[Entries taken from a collection]
□ □ □ □
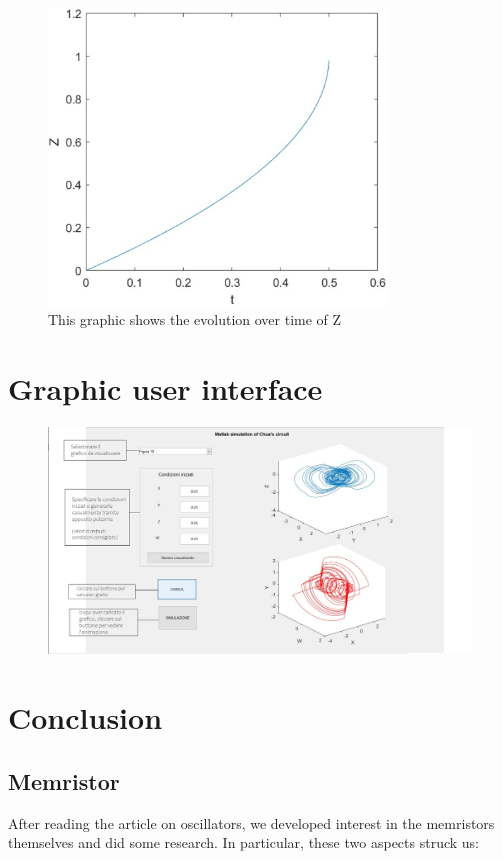 \documentclass[12pt, a4paper]{paper}
\begin{document}
\begin{figure}[h]
\centering
\includegraphics[width=0.8\textwidth]{Fig__36.eps}
\caption{This graphic shows the evolution over time of Z}
\end{figure}

\newpage
\section{Graphic user interface}
\begin{figure}[h]
\centering
\includegraphics[width=1.3\textwidth]{gui_2.eps}
\end{figure}

\newpage
\section{Conclusion}
\subsection{Memristor}
After reading the article on oscillators, we  developed interest in the memristors themselves and did some research.  In particular, these two aspects struck us:
\end{document}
□ □ □ □
#### Problem requirements:
All pictures are to be dropped, and the records above returned exactly.

#### Written answer:
 \documentclass[12pt, a4paper]{paper}
\begin{document}
\begin{figure}[h]
\centering
\includegraphics[width=0.8\textwidth]{Fig__36.eps}
\caption{This graphic shows the evolution over time of Z}
\end{figure}

\newpage
\section{Graphic user interface}
\begin{figure}[h]
\centering
\includegraphics[width=1.3\textwidth]{gui_2.eps}
\end{figure}

\newpage
\section{Conclusion}
\subsection{Memristor}
After reading the article on oscillators, we  developed interest in the memristors themselves and did some research.  In particular, these two aspects struck us:
\end{document}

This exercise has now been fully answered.